### AUFGABENSTELLUNG
Geben Sie aus dem Text über das Beten den Abschnitt von „Das war sicherlich“ bis „zur Ruhe komme.“ wörtlich wieder.

Beten

Ich habe mich als Kind oft gefragt, warum es in vielen Kirchen so ruhig zugeht. Das wäre andächtig, hat mir meine Ur-Oma immer gesagt. Irgendwann, als ich dann selbst Christ war, bin ich über die Stelle in der Bibel gestolpert, in der die Jünger Jesus baten, er solle ihnen das Beten beibringen. Eines der Schlüsselverse in der Antwort von Jesus war für mich Matthäus 6 Vers 6, wo er sagt: „Wenn du beten willst, zieh dich zurück in dein Zimmer, schließ die Tür und bete zu deinem Vater.“

Das war sicherlich auch so gemeint, dass ich „andächtig“ sein soll, wenn ich bete, mich also ähnlich verhalte, wie in der Kirche. Aber ich fühle mich nicht immer danach. Es gibt Momente, da möchte ich schreien vor Wut. Es gibt Klagen, die ich vor Gott bringen möchte, die ich nicht „andächtig“ und „leise“ formulieren kann. Ich bin manchmal so bewegt, dass ich vor Aufregung auf meinem Stuhl hin und her rutschen möchte oder so fröhlich, dass ich gar nicht zur Ruhe komme.

### ERFASSTE DATEN
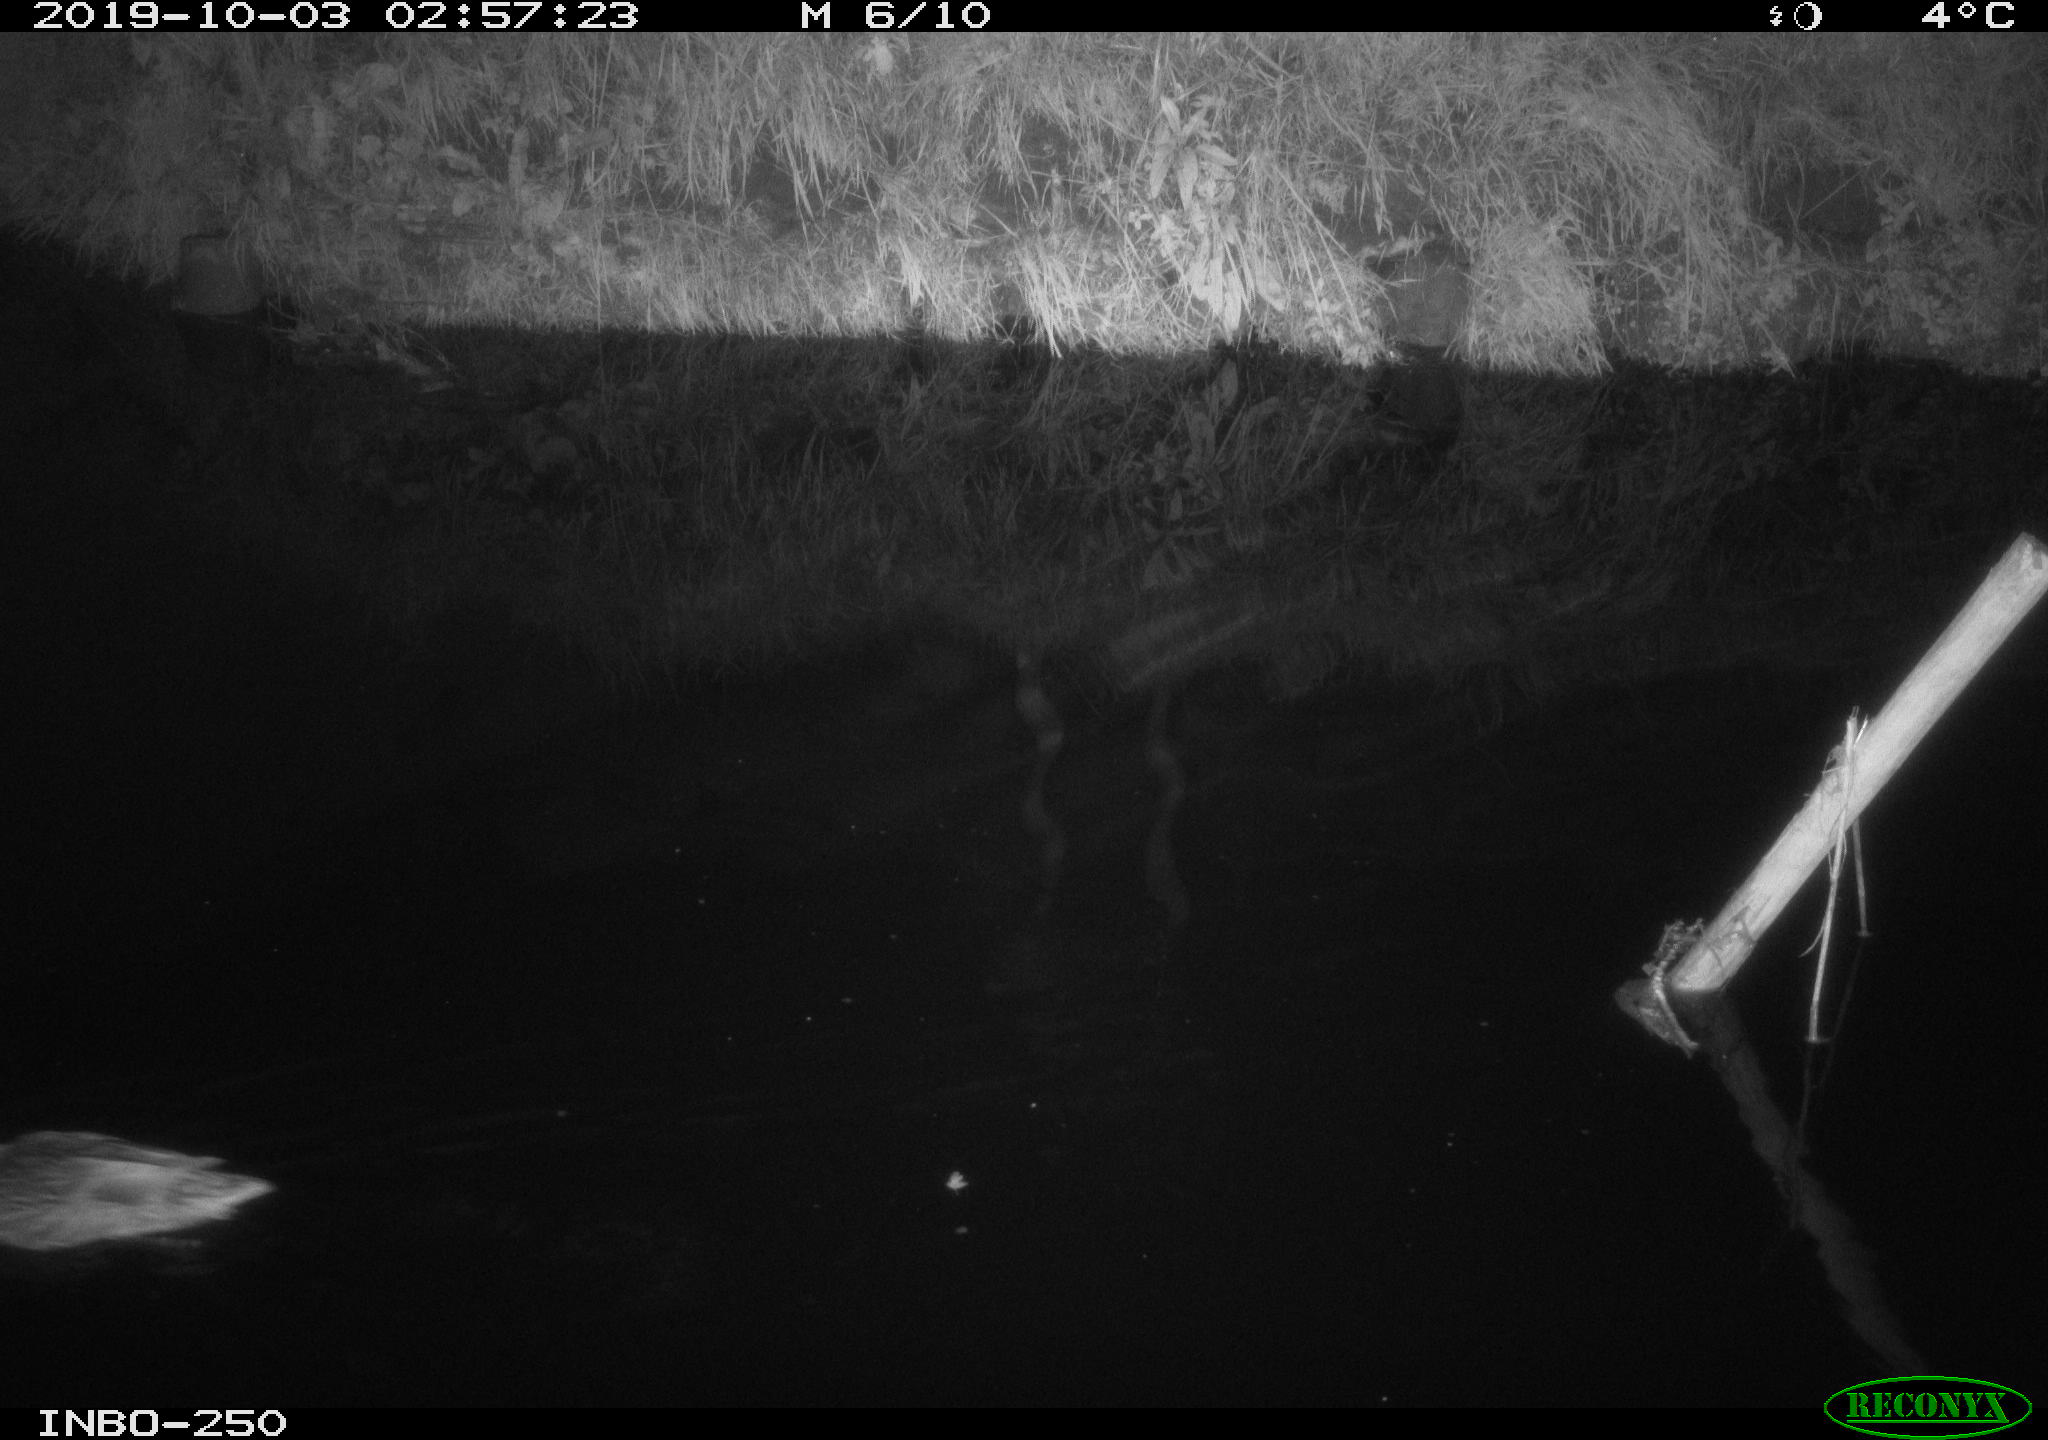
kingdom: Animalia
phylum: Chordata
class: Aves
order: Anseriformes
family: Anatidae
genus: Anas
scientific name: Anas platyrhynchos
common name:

### LÖSUNG
Das war sicherlich auch so gemeint, dass ich „andächtig“ sein soll, wenn ich bete, mich also ähnlich verhalte, wie in der Kirche. Aber ich fühle mich nicht immer danach. Es gibt Momente, da möchte ich schreien vor Wut. Es gibt Klagen, die ich vor Gott bringen möchte, die ich nicht „andächtig“ und „leise“ formulieren kann. Ich bin manchmal so bewegt, dass ich vor Aufregung auf meinem Stuhl hin und her rutschen möchte oder so fröhlich, dass ich gar nicht zur Ruhe komme.